Uma vesícula biliar que não funciona corretamente pode definitivamente levar uma pessoa ao ponto do desespero, e por isso a sugestão médica de uma colecistectomia (remoção da vesícula biliar) é geralmente amplamente aceite sem discussão. Infelizmente, esta solução nem sempre é a melhor. Os prováveis efeitos secundários pós-operatórios raramente são discutidos com o doente antes da cirurgia, dando a falsa esperança de que a operação resolverá o problema do doente permanentemente.

Mas será que isto acontece sempre?

Contrariamente à opinião médica, a vesícula biliar é um órgão muito útil para o nosso corpo. Armazena e segrega bílis, um fluido digestivo que decompõe especialmente a gordura em pequenas moléculas digestivas conforme necessário.
Os cálculos biliares formam-se quando os compostos químicos na bílis não estão em perfeito equilíbrio entre si – uma dieta com muita gordura pode piorar a situação.

E uma vez que a bílis é produzida no fígado, também se pode viver sem vesícula biliar, mas frequentemente não sem complicações digestivas desfavoráveis. A vesícula biliar é como uma bomba. Sem ela, o fígado não consegue expelir bílis suficiente para digerir uma refeição inteira. E muitos têm de viver com sintomas permanentes como diarreia, dor abdominal, inchaço, indigestão, obstipação, um aumento de alergias, congestão hepática, comichão na pele e doenças do sistema imunitário. Alguns doentes sofrem da “síndrome de dumping”, em que os alimentos passam demasiado depressa do estômago para o intestino.

O doente deve ser informado das consequências antes da cirurgia e também ensinado a viver sem vesícula biliar após a operação. O doente também deve ser avisado do facto de que, paradoxalmente, os cálculos biliares podem formar-se mesmo sem vesícula biliar!

A maior parte da informação acima citada relativamente a “viver sem vesícula biliar” provém deste sítio web:

Recentemente recebi o seguinte e-mail:

Olá.
Há 3 anos fiz uma colecistectomia. Após 4 meses comecei a ter dores novamente e em setembro passado removeram-me um cálculo de 2 cm com o gastroscópio. Após 5 meses comecei a ter dores novamente. A cirurgia foi bem realizada e os meus níveis de colesterol estão perfeitos, mas mesmo assim sinto que algo não está bem. O meu fígado incha tanto que tenho dificuldade em respirar. Não bebo álcool, não fumo e tenho uma dieta saudável. Não como alimentos fritos nem alimentos excessivamente gordurosos.

Este e-mail demonstra, como a Dra. Clark salientou, que os cálculos hepáticos/biliares se formam também no fígado e não apenas na vesícula biliar, como muitos profissionais sugerem.

» **Dados fornecidos**
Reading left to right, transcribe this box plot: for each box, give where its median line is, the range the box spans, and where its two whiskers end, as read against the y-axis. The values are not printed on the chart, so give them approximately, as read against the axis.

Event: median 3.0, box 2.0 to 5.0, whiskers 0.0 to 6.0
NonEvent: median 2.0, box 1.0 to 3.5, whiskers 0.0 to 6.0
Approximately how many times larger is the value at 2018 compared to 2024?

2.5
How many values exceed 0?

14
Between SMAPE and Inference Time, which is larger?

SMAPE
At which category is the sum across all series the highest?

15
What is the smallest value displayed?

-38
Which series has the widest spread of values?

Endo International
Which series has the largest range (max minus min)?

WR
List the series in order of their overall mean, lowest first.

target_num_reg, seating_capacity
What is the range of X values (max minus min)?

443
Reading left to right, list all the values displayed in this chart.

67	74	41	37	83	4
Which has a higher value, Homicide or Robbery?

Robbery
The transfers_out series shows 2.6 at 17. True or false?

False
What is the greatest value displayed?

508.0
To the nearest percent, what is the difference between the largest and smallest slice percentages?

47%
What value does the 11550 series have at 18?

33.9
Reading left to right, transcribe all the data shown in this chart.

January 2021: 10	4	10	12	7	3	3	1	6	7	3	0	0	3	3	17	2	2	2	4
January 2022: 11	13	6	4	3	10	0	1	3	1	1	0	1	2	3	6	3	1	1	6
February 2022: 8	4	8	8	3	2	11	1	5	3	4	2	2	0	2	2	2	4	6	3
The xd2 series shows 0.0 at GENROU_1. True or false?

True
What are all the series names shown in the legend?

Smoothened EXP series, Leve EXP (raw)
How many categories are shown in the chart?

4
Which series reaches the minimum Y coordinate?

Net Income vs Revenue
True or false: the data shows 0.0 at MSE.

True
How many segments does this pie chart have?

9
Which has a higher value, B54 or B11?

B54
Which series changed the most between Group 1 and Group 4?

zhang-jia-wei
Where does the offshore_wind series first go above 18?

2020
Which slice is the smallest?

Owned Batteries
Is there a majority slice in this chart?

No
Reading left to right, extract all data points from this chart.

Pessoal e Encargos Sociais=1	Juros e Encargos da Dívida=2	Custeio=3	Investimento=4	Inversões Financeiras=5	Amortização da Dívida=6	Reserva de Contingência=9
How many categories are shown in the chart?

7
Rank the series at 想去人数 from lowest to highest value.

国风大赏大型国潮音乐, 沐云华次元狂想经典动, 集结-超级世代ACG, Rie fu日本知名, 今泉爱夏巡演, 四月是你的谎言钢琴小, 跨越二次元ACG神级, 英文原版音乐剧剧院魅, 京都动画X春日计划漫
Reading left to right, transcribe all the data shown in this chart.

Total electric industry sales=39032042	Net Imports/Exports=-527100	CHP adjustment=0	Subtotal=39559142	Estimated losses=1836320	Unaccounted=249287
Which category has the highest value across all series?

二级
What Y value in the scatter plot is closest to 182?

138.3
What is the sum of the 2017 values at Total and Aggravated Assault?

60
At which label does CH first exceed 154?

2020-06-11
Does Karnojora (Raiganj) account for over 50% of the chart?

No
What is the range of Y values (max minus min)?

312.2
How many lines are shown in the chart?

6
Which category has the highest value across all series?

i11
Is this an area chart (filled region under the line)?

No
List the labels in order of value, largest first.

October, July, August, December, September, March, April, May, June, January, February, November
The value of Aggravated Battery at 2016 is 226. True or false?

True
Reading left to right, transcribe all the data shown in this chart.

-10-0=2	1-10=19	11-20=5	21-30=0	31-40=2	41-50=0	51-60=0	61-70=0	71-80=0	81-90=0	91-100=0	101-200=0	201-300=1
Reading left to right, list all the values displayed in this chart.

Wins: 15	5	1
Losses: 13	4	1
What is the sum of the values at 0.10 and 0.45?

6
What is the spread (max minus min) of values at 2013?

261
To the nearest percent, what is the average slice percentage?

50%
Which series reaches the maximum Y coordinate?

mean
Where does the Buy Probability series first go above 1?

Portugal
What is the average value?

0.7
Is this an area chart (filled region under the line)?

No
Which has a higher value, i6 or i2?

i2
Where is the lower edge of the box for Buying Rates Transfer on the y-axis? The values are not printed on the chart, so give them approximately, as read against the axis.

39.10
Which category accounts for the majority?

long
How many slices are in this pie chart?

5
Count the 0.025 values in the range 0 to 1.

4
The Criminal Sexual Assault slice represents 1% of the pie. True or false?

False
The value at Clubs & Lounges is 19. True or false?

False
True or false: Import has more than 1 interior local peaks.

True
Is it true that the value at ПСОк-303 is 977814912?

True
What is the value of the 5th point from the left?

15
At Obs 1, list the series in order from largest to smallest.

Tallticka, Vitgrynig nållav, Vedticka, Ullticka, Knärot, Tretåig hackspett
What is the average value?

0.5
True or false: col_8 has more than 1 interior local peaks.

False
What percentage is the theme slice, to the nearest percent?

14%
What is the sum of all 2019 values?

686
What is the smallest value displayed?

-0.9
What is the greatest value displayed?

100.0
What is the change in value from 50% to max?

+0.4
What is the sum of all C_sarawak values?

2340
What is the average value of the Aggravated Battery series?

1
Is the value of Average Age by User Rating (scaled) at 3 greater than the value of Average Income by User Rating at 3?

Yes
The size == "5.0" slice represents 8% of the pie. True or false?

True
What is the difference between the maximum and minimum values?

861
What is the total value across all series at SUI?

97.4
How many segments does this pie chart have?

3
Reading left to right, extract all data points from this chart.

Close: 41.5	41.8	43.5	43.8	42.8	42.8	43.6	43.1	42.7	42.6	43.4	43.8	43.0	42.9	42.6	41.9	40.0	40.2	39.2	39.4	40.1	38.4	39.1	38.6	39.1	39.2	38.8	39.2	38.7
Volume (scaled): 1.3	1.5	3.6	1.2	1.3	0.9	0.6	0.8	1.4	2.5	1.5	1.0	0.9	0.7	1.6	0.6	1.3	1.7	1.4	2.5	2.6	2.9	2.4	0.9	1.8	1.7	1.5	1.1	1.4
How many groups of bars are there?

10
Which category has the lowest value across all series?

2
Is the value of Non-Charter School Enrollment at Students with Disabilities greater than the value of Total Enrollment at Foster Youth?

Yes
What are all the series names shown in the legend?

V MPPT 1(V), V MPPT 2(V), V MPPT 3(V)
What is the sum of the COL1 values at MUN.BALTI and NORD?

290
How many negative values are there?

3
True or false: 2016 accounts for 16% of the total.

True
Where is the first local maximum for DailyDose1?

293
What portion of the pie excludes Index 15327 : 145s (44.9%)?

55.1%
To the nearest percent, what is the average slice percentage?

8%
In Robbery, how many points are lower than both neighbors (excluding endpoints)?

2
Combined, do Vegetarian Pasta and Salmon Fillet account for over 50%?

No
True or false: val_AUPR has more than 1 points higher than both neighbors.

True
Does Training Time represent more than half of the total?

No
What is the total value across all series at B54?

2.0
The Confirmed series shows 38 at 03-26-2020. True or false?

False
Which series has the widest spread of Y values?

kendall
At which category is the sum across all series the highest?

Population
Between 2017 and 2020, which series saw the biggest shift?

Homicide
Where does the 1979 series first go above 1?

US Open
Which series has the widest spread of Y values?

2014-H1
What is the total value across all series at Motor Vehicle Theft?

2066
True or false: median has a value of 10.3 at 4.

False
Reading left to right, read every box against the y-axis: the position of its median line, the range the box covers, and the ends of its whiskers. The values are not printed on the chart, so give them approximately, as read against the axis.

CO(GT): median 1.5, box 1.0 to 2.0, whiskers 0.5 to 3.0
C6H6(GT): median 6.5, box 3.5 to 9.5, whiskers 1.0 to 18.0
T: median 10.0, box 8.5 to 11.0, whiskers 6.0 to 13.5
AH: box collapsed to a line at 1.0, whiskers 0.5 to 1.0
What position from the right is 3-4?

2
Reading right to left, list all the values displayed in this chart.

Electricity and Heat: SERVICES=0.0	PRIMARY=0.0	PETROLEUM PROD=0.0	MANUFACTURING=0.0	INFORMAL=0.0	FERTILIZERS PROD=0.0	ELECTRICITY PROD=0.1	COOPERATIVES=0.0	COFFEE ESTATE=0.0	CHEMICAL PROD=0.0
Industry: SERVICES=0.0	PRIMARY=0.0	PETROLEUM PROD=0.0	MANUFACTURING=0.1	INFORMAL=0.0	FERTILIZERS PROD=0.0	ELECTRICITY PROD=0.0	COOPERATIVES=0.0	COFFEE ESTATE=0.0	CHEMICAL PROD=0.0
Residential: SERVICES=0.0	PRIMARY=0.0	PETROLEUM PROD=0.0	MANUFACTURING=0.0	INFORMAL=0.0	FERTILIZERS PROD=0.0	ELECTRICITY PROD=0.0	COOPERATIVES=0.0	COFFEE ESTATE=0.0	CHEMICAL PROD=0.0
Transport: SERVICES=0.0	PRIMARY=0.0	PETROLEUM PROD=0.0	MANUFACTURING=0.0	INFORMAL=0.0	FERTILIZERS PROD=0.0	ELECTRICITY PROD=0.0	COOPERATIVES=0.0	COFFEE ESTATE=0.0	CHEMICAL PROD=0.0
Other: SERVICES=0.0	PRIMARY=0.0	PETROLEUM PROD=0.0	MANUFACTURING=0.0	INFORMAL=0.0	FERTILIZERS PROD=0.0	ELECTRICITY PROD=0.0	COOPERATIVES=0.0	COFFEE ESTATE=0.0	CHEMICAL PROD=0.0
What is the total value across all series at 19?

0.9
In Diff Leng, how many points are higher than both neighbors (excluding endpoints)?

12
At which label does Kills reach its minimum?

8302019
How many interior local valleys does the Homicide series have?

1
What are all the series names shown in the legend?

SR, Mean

» **Lista de tarefas**
• A. Transcreva do texto sobre a vesícula biliar o trecho que começa em "E uma vez que" e termina em "para o intestino.".
• B. Enumere todas as durações expressas com um número no e-mail citado no texto sobre a vesícula biliar.
• C. Reescreva em forma de lista o parágrafo do texto sobre a vesícula biliar que começa por "E uma vez que a bílis é produzida no fígado", conservando os factos principais.

» **Respostas às tarefas**
• A.
E uma vez que a bílis é produzida no fígado, também se pode viver sem vesícula biliar, mas frequentemente não sem complicações digestivas desfavoráveis. A vesícula biliar é como uma bomba. Sem ela, o fígado não consegue expelir bílis suficiente para digerir uma refeição inteira. E muitos têm de viver com sintomas permanentes como diarreia, dor abdominal, inchaço, indigestão, obstipação, um aumento de alergias, congestão hepática, comichão na pele e doenças do sistema imunitário. Alguns doentes sofrem da “síndrome de dumping”, em que os alimentos passam demasiado depressa do estômago para o intestino.

• B.
3 anos
4 meses
5 meses

• C.
- É possível viver sem vesícula biliar, pois a bílis é produzida no fígado, mas frequentemente com complicações digestivas.
- A vesícula biliar funciona como uma bomba. Sem ela, o fígado não consegue expelir bílis suficiente para digerir uma refeição inteira.
- Muitos doentes ficam com sintomas permanentes: diarreia, dor abdominal, inchaço, indigestão, obstipação, aumento de alergias, congestão hepática, comichão na pele e doenças do sistema imunitário.
- Alguns sofrem da "síndrome de dumping", em que os alimentos passam demasiado depressa do estômago para o intestino.